After the Fire by Henning Mankell
Fredrik Welin is a seventy-year-old retired doctor. Years ago he retreated to the Swedish archipelago, where he lives alone on an island. He swims in the sea every day, cutting a hole in the ice if necessary. He lives a quiet life until he wakes up one night to find his house on fire. Fredrik escapes just in time, wearing two left-footed wellies, as neighbouring islanders arrive to help douse the flames. All that remains in the morning is a stinking ruin and evidence of arson. The house that has been in his family for generations and all his worldly belongings are gone. He cannot think who would do such a thing, or why. Without a suspect, the police begin to think he started the fire himself.
Spellslinger by Sebastien de Castell
Kellen is moments away from facing his first mage’s duel and the start of four trials that will make him a spellcaster. There’s just one problem: his magic is gone. As his sixteenth birthday approaches, Kellen falls back on his cunning in a bid to avoid total disgrace. But when a daring stranger arrives in town, she challenges Kellen to take a different path. Ferius Parfax is one of the mysterious Argosi – a traveller who lives by her wits and the three decks of cards she carries.

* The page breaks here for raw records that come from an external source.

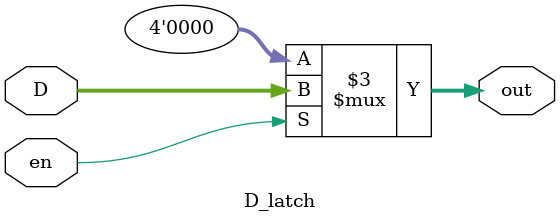
<source format=v>
`timescale 1ns / 1ps
module D_latch(D,en, out);
input [3:0] D;
input en;
output reg [3:0] out;

always@(en or D)
begin 
if(en)
out<=D;
else
out<=4'b0000;
end 
endmodule

</source>
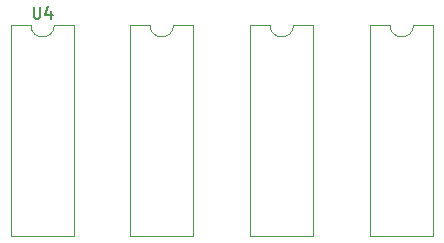
<source format=gbr>
%TF.GenerationSoftware,KiCad,Pcbnew,(5.99.0-7129-g2932fe1e64)*%
%TF.CreationDate,2020-12-05T18:13:35+08:00*%
%TF.ProjectId,Adapter,41646170-7465-4722-9e6b-696361645f70,rev?*%
%TF.SameCoordinates,Original*%
%TF.FileFunction,Legend,Top*%
%TF.FilePolarity,Positive*%
%FSLAX46Y46*%
G04 Gerber Fmt 4.6, Leading zero omitted, Abs format (unit mm)*
G04 Created by KiCad (PCBNEW (5.99.0-7129-g2932fe1e64)) date 2020-12-05 18:13:35*
%MOMM*%
%LPD*%
G01*
G04 APERTURE LIST*
%ADD10C,0.150000*%
%ADD11C,0.120000*%
G04 APERTURE END LIST*
D10*
%TO.C,U4*%
X108530095Y-73322380D02*
X108530095Y-74131904D01*
X108577714Y-74227142D01*
X108625333Y-74274761D01*
X108720571Y-74322380D01*
X108911047Y-74322380D01*
X109006285Y-74274761D01*
X109053904Y-74227142D01*
X109101523Y-74131904D01*
X109101523Y-73322380D01*
X110006285Y-73655714D02*
X110006285Y-74322380D01*
X109768190Y-73274761D02*
X109530095Y-73989047D01*
X110149142Y-73989047D01*
D11*
%TO.C,U2*%
X126890000Y-92770000D02*
X132190000Y-92770000D01*
X128540000Y-74870000D02*
X126890000Y-74870000D01*
X132190000Y-74870000D02*
X130540000Y-74870000D01*
X126890000Y-74870000D02*
X126890000Y-92770000D01*
X132190000Y-92770000D02*
X132190000Y-74870000D01*
X130540000Y-74870000D02*
G75*
G02*
X128540000Y-74870000I-1000000J0D01*
G01*
%TO.C,U3*%
X122030000Y-74870000D02*
X120380000Y-74870000D01*
X118380000Y-74870000D02*
X116730000Y-74870000D01*
X122030000Y-92770000D02*
X122030000Y-74870000D01*
X116730000Y-74870000D02*
X116730000Y-92770000D01*
X116730000Y-92770000D02*
X122030000Y-92770000D01*
X120380000Y-74870000D02*
G75*
G02*
X118380000Y-74870000I-1000000J0D01*
G01*
%TO.C,U4*%
X106642000Y-74870000D02*
X106642000Y-92770000D01*
X108292000Y-74870000D02*
X106642000Y-74870000D01*
X111942000Y-74870000D02*
X110292000Y-74870000D01*
X106642000Y-92770000D02*
X111942000Y-92770000D01*
X111942000Y-92770000D02*
X111942000Y-74870000D01*
X110292000Y-74870000D02*
G75*
G02*
X108292000Y-74870000I-1000000J0D01*
G01*
%TO.C,U1*%
X142350000Y-74870000D02*
X140700000Y-74870000D01*
X137050000Y-74870000D02*
X137050000Y-92770000D01*
X138700000Y-74870000D02*
X137050000Y-74870000D01*
X137050000Y-92770000D02*
X142350000Y-92770000D01*
X142350000Y-92770000D02*
X142350000Y-74870000D01*
X140700000Y-74870000D02*
G75*
G02*
X138700000Y-74870000I-1000000J0D01*
G01*
%TD*%
M02*

</source>
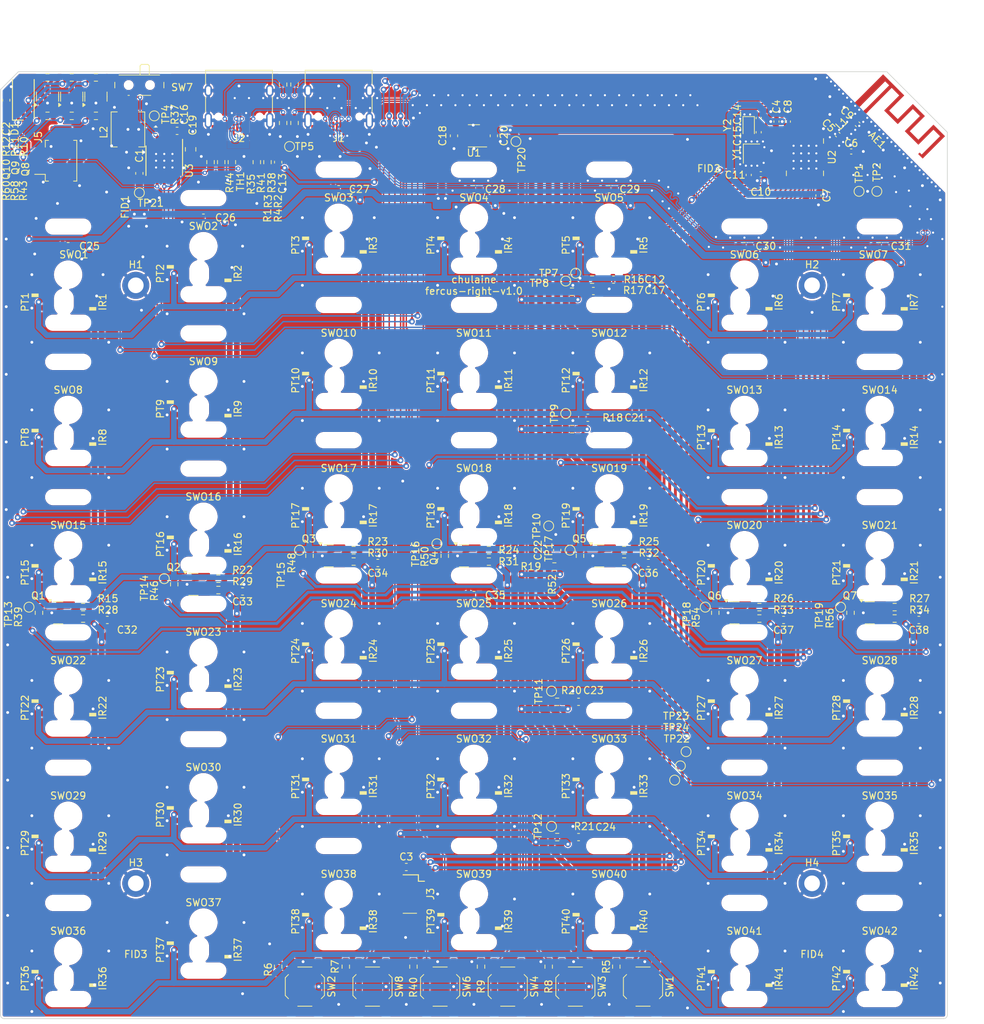
<source format=kicad_pcb>
(kicad_pcb
	(version 20240108)
	(generator "pcbnew")
	(generator_version "8.0")
	(general
		(thickness 1.2)
		(legacy_teardrops yes)
	)
	(paper "A4")
	(layers
		(0 "F.Cu" signal)
		(31 "B.Cu" signal)
		(32 "B.Adhes" user "B.Adhesive")
		(33 "F.Adhes" user "F.Adhesive")
		(34 "B.Paste" user)
		(35 "F.Paste" user)
		(36 "B.SilkS" user "B.Silkscreen")
		(37 "F.SilkS" user "F.Silkscreen")
		(38 "B.Mask" user)
		(39 "F.Mask" user)
		(40 "Dwgs.User" user "User.Drawings")
		(41 "Cmts.User" user "User.Comments")
		(42 "Eco1.User" user "User.Eco1")
		(43 "Eco2.User" user "User.Eco2")
		(44 "Edge.Cuts" user)
		(45 "Margin" user)
		(46 "B.CrtYd" user "B.Courtyard")
		(47 "F.CrtYd" user "F.Courtyard")
		(48 "B.Fab" user)
		(49 "F.Fab" user)
	)
	(setup
		(stackup
			(layer "F.SilkS"
				(type "Top Silk Screen")
				(color "White")
				(material "Liquid Photo")
			)
			(layer "F.Paste"
				(type "Top Solder Paste")
			)
			(layer "F.Mask"
				(type "Top Solder Mask")
				(color "Green")
				(thickness 0.01)
				(material "Liquid Ink")
				(epsilon_r 3.8)
				(loss_tangent 0)
			)
			(layer "F.Cu"
				(type "copper")
				(thickness 0.035)
			)
			(layer "dielectric 1"
				(type "core")
				(color "FR4 natural")
				(thickness 1.11)
				(material "FR4")
				(epsilon_r 4.5)
				(loss_tangent 0.02)
			)
			(layer "B.Cu"
				(type "copper")
				(thickness 0.035)
			)
			(layer "B.Mask"
				(type "Bottom Solder Mask")
				(color "Green")
				(thickness 0.01)
				(material "Liquid Ink")
				(epsilon_r 3.8)
				(loss_tangent 0)
			)
			(layer "B.Paste"
				(type "Bottom Solder Paste")
			)
			(layer "B.SilkS"
				(type "Bottom Silk Screen")
				(color "White")
				(material "Liquid Photo")
			)
			(copper_finish "None")
			(dielectric_constraints no)
		)
		(pad_to_mask_clearance 0)
		(allow_soldermask_bridges_in_footprints no)
		(pcbplotparams
			(layerselection 0x00010fc_ffffffff)
			(plot_on_all_layers_selection 0x0000000_00000000)
			(disableapertmacros no)
			(usegerberextensions yes)
			(usegerberattributes no)
			(usegerberadvancedattributes no)
			(creategerberjobfile no)
			(dashed_line_dash_ratio 12.000000)
			(dashed_line_gap_ratio 3.000000)
			(svgprecision 6)
			(plotframeref no)
			(viasonmask no)
			(mode 1)
			(useauxorigin no)
			(hpglpennumber 1)
			(hpglpenspeed 20)
			(hpglpendiameter 15.000000)
			(pdf_front_fp_property_popups yes)
			(pdf_back_fp_property_popups yes)
			(dxfpolygonmode yes)
			(dxfimperialunits yes)
			(dxfusepcbnewfont yes)
			(psnegative no)
			(psa4output no)
			(plotreference yes)
			(plotvalue no)
			(plotfptext yes)
			(plotinvisibletext no)
			(sketchpadsonfab no)
			(subtractmaskfromsilk yes)
			(outputformat 1)
			(mirror no)
			(drillshape 0)
			(scaleselection 1)
			(outputdirectory "gerber/")
		)
	)
	(net 0 "")
	(net 1 "NRST")
	(net 2 "ANT")
	(net 3 "OCSIN")
	(net 4 "OCSOUT")
	(net 5 "Net-(IR1-K)")
	(net 6 "Net-(IR2-K)")
	(net 7 "GND")
	(net 8 "/VINTA")
	(net 9 "BOOT0")
	(net 10 "BOOT1")
	(net 11 "key_col0")
	(net 12 "key_col1")
	(net 13 "key_col2")
	(net 14 "key_row0")
	(net 15 "key_row1")
	(net 16 "key_row2")
	(net 17 "key_row3")
	(net 18 "key_row4")
	(net 19 "key_row5")
	(net 20 "Net-(AE1-A)")
	(net 21 "led_r")
	(net 22 "led_g")
	(net 23 "OCS32IN")
	(net 24 "led_b")
	(net 25 "joystick_a1")
	(net 26 "joystick_sw")
	(net 27 "joystick_a2")
	(net 28 "+BATT")
	(net 29 "key_col3")
	(net 30 "key_col4")
	(net 31 "key_col5")
	(net 32 "Net-(IR10-K)")
	(net 33 "key_col6")
	(net 34 "Net-(IR11-K)")
	(net 35 "Net-(IR12-K)")
	(net 36 "+5V")
	(net 37 "+3.3V")
	(net 38 "Net-(IR13-K)")
	(net 39 "Net-(IR14-K)")
	(net 40 "Net-(IR15-K)")
	(net 41 "Net-(IR16-K)")
	(net 42 "Net-(IR17-K)")
	(net 43 "Net-(IR18-K)")
	(net 44 "Net-(IR19-K)")
	(net 45 "Net-(IR20-K)")
	(net 46 "Net-(IR21-K)")
	(net 47 "Net-(IR22-K)")
	(net 48 "Net-(IR23-K)")
	(net 49 "Net-(IR24-K)")
	(net 50 "Net-(IR25-K)")
	(net 51 "Net-(IR26-K)")
	(net 52 "Net-(IR27-K)")
	(net 53 "Net-(IR28-K)")
	(net 54 "Net-(IR29-K)")
	(net 55 "Net-(IR30-K)")
	(net 56 "Net-(IR31-K)")
	(net 57 "Net-(IR32-K)")
	(net 58 "Net-(IR33-K)")
	(net 59 "Net-(IR34-K)")
	(net 60 "Net-(IR35-K)")
	(net 61 "Net-(IR36-K)")
	(net 62 "Net-(IR37-K)")
	(net 63 "Net-(IR38-K)")
	(net 64 "Net-(IR39-K)")
	(net 65 "Net-(IR40-K)")
	(net 66 "Net-(IR41-K)")
	(net 67 "Net-(IR42-K)")
	(net 68 "Net-(J1-CC1)")
	(net 69 "unconnected-(J1-SBU1-PadA8)")
	(net 70 "Net-(J1-CC2)")
	(net 71 "unconnected-(J1-SBU2-PadB8)")
	(net 72 "Net-(J2-CC1)")
	(net 73 "unconnected-(J2-SBU1-PadA8)")
	(net 74 "key_fn0")
	(net 75 "key_fn1")
	(net 76 "Net-(J2-CC2)")
	(net 77 "unconnected-(J2-SBU2-PadB8)")
	(net 78 "unconnected-(J3-Pin_1-Pad1)")
	(net 79 "Net-(Q1-D)")
	(net 80 "Net-(Q2-D)")
	(net 81 "Net-(Q3-D)")
	(net 82 "Net-(Q4-D)")
	(net 83 "Net-(Q5-D)")
	(net 84 "Net-(Q6-D)")
	(net 85 "Net-(Q7-D)")
	(net 86 "OCS32OUT")
	(net 87 "usb1_P")
	(net 88 "key_fn3")
	(net 89 "usb1_N")
	(net 90 "usb2_P")
	(net 91 "usb2_N")
	(net 92 "ETA-STAT")
	(net 93 "BAT_ADC")
	(net 94 "Net-(IR10-A)")
	(net 95 "Net-(IR11-A)")
	(net 96 "Net-(IR12-A)")
	(net 97 "Net-(IR13-A)")
	(net 98 "Net-(IR14-A)")
	(net 99 "Net-(IR15-A)")
	(net 100 "Net-(IR16-A)")
	(net 101 "Net-(U3-SW)")
	(net 102 "unconnected-(SW7-A-Pad1)")
	(net 103 "/NTC")
	(net 104 "Net-(U3-ISEt)")
	(net 105 "ETA-ENBST")
	(net 106 "+5VP")
	(net 107 "ETA-PULSE")
	(net 108 "usb1-vbus")
	(net 109 "usart1_tx")
	(net 110 "ETA-DISCHRG")
	(net 111 "Net-(D1-RK)")
	(net 112 "Net-(D1-GK)")
	(net 113 "Net-(D1-BK)")
	(net 114 "Net-(Q8-D)")
	(net 115 "Net-(Q9-D)")
	(net 116 "Net-(Q10-D)")
	(footprint "chulaine:KTR-0602PTD" (layer "F.Cu") (at 121.15 109.35 -90))
	(footprint "chulaine:KTR-0602IRC" (layer "F.Cu") (at 69.65 63.35 90))
	(footprint "Capacitor_SMD:C_0603_1608Metric" (layer "F.Cu") (at 149 97 180))
	(footprint "chulaine:KTR-0602PTD" (layer "F.Cu") (at 121.15 52.35 -90))
	(footprint "Resistor_SMD:R_0603_1608Metric" (layer "F.Cu") (at 61.3 21.8 -90))
	(footprint "Resistor_SMD:R_0603_1608Metric" (layer "F.Cu") (at 100.275 50.9 180))
	(footprint "chulaine:KTR-0602PTD" (layer "F.Cu") (at 140.15 109.35 -90))
	(footprint "chulaine:SW_RAESHA_Low_Profile_Optical" (layer "F.Cu") (at 29.5 124.5))
	(footprint "Resistor_SMD:R_0603_1608Metric" (layer "F.Cu") (at 69.6 88.8 180))
	(footprint "Package_TO_SOT_SMD:SOT-23" (layer "F.Cu") (at 26.6 23.5 90))
	(footprint "chulaine:SW_RAESHA_Low_Profile_Optical" (layer "F.Cu") (at 86.5 116.5))
	(footprint "chulaine:SW_SPST_TL3342" (layer "F.Cu") (at 72.25 148.5 -90))
	(footprint "chulaine:KTR-0602PTD" (layer "F.Cu") (at 83.15 120.35 -90))
	(footprint "Resistor_SMD:R_0603_1608Metric" (layer "F.Cu") (at 50.6 92.8 180))
	(footprint "chulaine:SW_RAESHA_Low_Profile_Optical" (layer "F.Cu") (at 48.5 82.5))
	(footprint "chulaine:SW_RAESHA_Low_Profile_Optical" (layer "F.Cu") (at 29.5 86.5))
	(footprint "Resistor_SMD:R_0603_1608Metric" (layer "F.Cu") (at 59 145.7 -90))
	(footprint "Capacitor_SMD:C_0805_2012Metric" (layer "F.Cu") (at 46.7 30.9 -90))
	(footprint "TestPoint:TestPoint_Pad_D1.0mm" (layer "F.Cu") (at 92.4 29.8 180))
	(footprint "chulaine:KTR-0602PTD" (layer "F.Cu") (at 83.15 139.35 -90))
	(footprint "Resistor_SMD:R_0603_1608Metric" (layer "F.Cu") (at 97 145.7 -90))
	(footprint "chulaine:KTR-0602PTD" (layer "F.Cu") (at 102.15 120.35 -90))
	(footprint "TestPoint:TestPoint_Pad_D1.0mm" (layer "F.Cu") (at 39.5 37 180))
	(footprint "Fiducial:Fiducial_1mm_Mask3mm" (layer "F.Cu") (at 134 146.5))
	(footprint "Resistor_SMD:R_0603_1608Metric" (layer "F.Cu") (at 98.2 108.5 180))
	(footprint "chulaine:SW_RAESHA_Low_Profile_Optical" (layer "F.Cu") (at 105.5 135.5))
	(footprint "chulaine:SSOP-10-1EP_3.9x4.9mm_P1.00mm_EP2.4x2.8mm_ThermalVias_Drill0.3mm" (layer "F.Cu") (at 43 32.5 -90))
	(footprint "Resistor_SMD:R_0603_1608Metric" (layer "F.Cu") (at 33.4 20.8 180))
	(footprint "Capacitor_SMD:C_0603_1608Metric" (layer "F.Cu") (at 83.7 29 -90))
	(footprint "chulaine:KTR-0602IRC" (layer "F.Cu") (at 88.65 101.35 90))
	(footprint "Capacitor_SMD:C_0603_1608Metric" (layer "F.Cu") (at 103.275 50.8))
	(footprint "chulaine:SW_RAESHA_Low_Profile_Optical" (layer "F.Cu") (at 67.5 97.5))
	(footprint "chulaine:KTR-0602IRC" (layer "F.Cu") (at 145.65 128.35 90))
	(footprint "Capacitor_SMD:C_0603_1608Metric" (layer "F.Cu") (at 89.3 29 -90))
	(footprint "Capacitor_SMD:C_0603_1608Metric" (layer "F.Cu") (at 48.5 40.5))
	(footprint "Resistor_SMD:R_0603_1608Metric" (layer "F.Cu") (at 120.4 96 -90))
	(footprint "chulaine:KTR-0602PTD" (layer "F.Cu") (at 45.15 143.35 -90))
	(footprint "chulaine:KTR-0602IRC" (layer "F.Cu") (at 88.65 63.35 90))
	(footprint "chulaine:KTR-0602IRC" (layer "F.Cu") (at 107.65 82.35 90))
	(footprint "Capacitor_SMD:C_0603_1608Metric" (layer "F.Cu") (at 59 32.7 90))
	(footprint "chulaine:SW_RAESHA_Low_Profile_Optical" (layer "F.Cu") (at 67.5 116.5))
	(footprint "chulaine:SW_RAESHA_Low_Profile_Optical" (layer "F.Cu") (at 29.5 105.5))
	(footprint "Resistor_SMD:R_0603_1608Metric" (layer "F.Cu") (at 61.3 27.2 90))
	(footprint "Package_TO_SOT_SMD:SOT-23-3" (layer "F.Cu") (at 86.5 29 180))
	(footprint "chulaine:KTR-0602IRC"
		(layer "F.Cu")
		(uuid "37dcdeff-fd88-4ad0-87b4-a390be08dd2a")
		(at 88.65 44.35 90)
		(property "Reference" "IR4"
			(at 0 2.7 90)
			(layer "F.SilkS")
			(uuid "afd172ef-83ae-453e-8e1a-851d7dd08a8b")
			(effects
				(font
					(size 1 1)
					(thickness 0.15)
				)
			)
		)
		(property "Value" "IR"
			(at 0 -1.8 90)
			(layer "F.Fab")
			(uuid "660e4c32-eb12-4f69-9a8b-73e330882c78")
			(effects
				(font
					(size 1 1)
					(thickness 0.15)
				)
			)
		)
		(property "Footprint" "chulaine:KTR-0602IRC"
			(at 0 0 90)
			(unlocked yes)
			(layer "F.Fab")
			(hide yes)
			(uuid "1998cd8a-799a-489e-b44b-65a40e7b12ef")
			(effects
				(font
					(size 1.27 1.27)
				)
			)
		)
		(property "Datasheet" ""
			(at 0 0 90)
			(unlocked yes)
			(layer "F.Fab")
			(hide yes)
			(uuid "bd13d260-3fa7-4d4b-a72c-93719c4adcca")
			(effects
				(font
					(size 1.27 1.27)
				)
			)
		)
		(property "Description" ""
			(at 0 0 90)
			(unlocked yes)
			(layer "F.Fab")
			(hide yes)
			(uuid "72d7a8cb-0ecc-4897-842b-8842d9e9e463")
			(effects
				(font
					(size 1.27 1.27)
				)
			)
		)
		(property ki_fp_filters "LED* LED_SMD:* LED_THT:*")
		(path "/b487e066-5970-4629-82e0-db28e8581222")
		(sheetname "Root")
		(sheetfile "fercus-right.kicad_sch")
		(attr smd)
		(fp_rect
			(start -1.2 0.8)
			(end -0.7 1.8)
			(stroke
				(width 0)
				(type solid)
			)
			(fill solid)
			(layer "F.SilkS")
			(uuid "f30bb497-c026-435b-a423-033bd2ef6508")
		)
		(fp_line
			(start 1.45 -0.6)
			(end 1.45 0.6)
			(stroke
				(width 0.05)
				(type solid)
			)
			(layer "F.CrtYd")
			(uuid "07bbb43e-125d-4fdd-9347-2328f27f1b99")
		)
		(fp_line
			(start -1.45 -0.6)
			(end 1.45 -0.6)
			(stroke
				(width 0.05)
				(type solid)
			)
			(layer "F.CrtYd")
			(uuid "4183fdfc-4602-43bd-abb1-7bc61d913cd8")
		)
		(fp_line
			(start 1.45 0.6)
			(end -1.45 0.6)
			(stroke
				(width 0.05)
				(type solid)
			)
			(layer "F.CrtYd")
			(uuid "e6a8d5c5-4447-403c-b004-faa5902ca25b")
		)
		(fp_line
			(start -1.45 0.6)
			(end -1.45 -0.6)
			(stroke
				(width 0.05)
				(type solid)
			)
			(layer "F.CrtYd")
			(uuid "44f357ed-7525-452c-a31d-f8348083bb43")
		)
		(fp_line
			(start 0.6 -0.975)
			(end 0.6 -0.355)
			(stroke
				(width 0.1)
				(type solid)
			)
			(layer "F.Fab")
			(uuid "24b730ff-a99b-44c9-a802-7e39a6d6eeef")
		)
		(fp_line
			(start -0.6 -0.975)
			(end 0.6 -0.975)
			(stroke
				(width 0.1)
				(type solid)
			)
			(layer "F.Fab")
			(uuid "c2b44099-8fbb-4e06-ae5a-9677123c8b9a")
		)
		(fp_line
			(start 0.85 -0.355)
			(end 0.85 0.125)
			(stroke
				(width 0.1)
				(type solid)
			)
			(layer "F.Fab")
			(uuid "694eb012-484a-41c8-9983-9b0e19361532")
		)
		(fp_line
			(start -0.6 -0.355)
			(end -0.6 -0.975)
			(stroke
				(width 0.1)
				(type solid)
			)
			(layer "F.Fab")
			(uuid "36613051-705d-4bce-8f5c-7b155b041134")
		)
		(fp_line
			(start -0.85 -0.355)
			(end 0.85 -0.355)
			(stroke
				(width 0.1)
				(type solid)
			)
			(layer "F.Fab")
			(uuid "4af7cd4a-304f-4a62-9a4d-383eeee550da")
		)
		(fp_line
			(start 0.85 0.125)
			(end -0.85 0.125)
			(stroke
				(width 0.1)
				(type solid)
			)
			(layer "F.Fab")
			(uuid "29288d21-942a-4648-9732-fef190264650")
		)
		(fp_line
			(start -0.85 0.125)
			(end -0.85 -0.355)
			(stroke
				(width 0.1)
				(type solid)
			)
			(layer "F.Fab")
			(uuid "fd8ac5d8-7c28-4e69-851f-b2ce02b13df0")
		)
		(pad "1" smd roundrect
			(at -0.815 0 90)
			(size 0.77 0.95)
			(layers "F.Cu" "F.Pas
... [3384457 chars truncated]
</source>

She’s difficult and unpredictable, but she may be Kellen’s only hope.
Children’s Picture Books
Tug of War by Naomi Howart
Tortoise is on the hunt for a friend, but only encounters huge Elephant and Hippo, who are mean about his small size and wrinkly skin. But although Tortoise isn’t big, he is certainly brainy! He sets out to show Elephant and Hippo that biggest doesn’t mean best by challenging them to a tug of war. They sneeringly accept… but little do they know that they have really agreed to fight each other!
Hannah and Sugar by Kate Berube
Every day after school, little Hannah sees her classmates dog, Sugar. All the other kids love to play with Sugar, but Hannah politely declines; she just cant conquer her fear of dogs. But one day Sugar goes missing, and Hannah joins the search to help her classmate recover her pet. As fate would have it, Hannah is the one to find Sugar, and although it takes a lot of courage, she brings him home safely and finds herself with an unlikely new friend.
The Ugly Five by Julia Donaldson & Axel Scheffler
Who’s that singing on the savannah? It’s the top-five ugly animals in Africa! The wildebeest, warthog, vulture, hyena and marabou stork swagger proudly across the savannah, rejoicing in their ugliness – and delighting their babies, who think they’re perfect just the way they are. The book is a jubilant celebration of animals who are often rather unloved.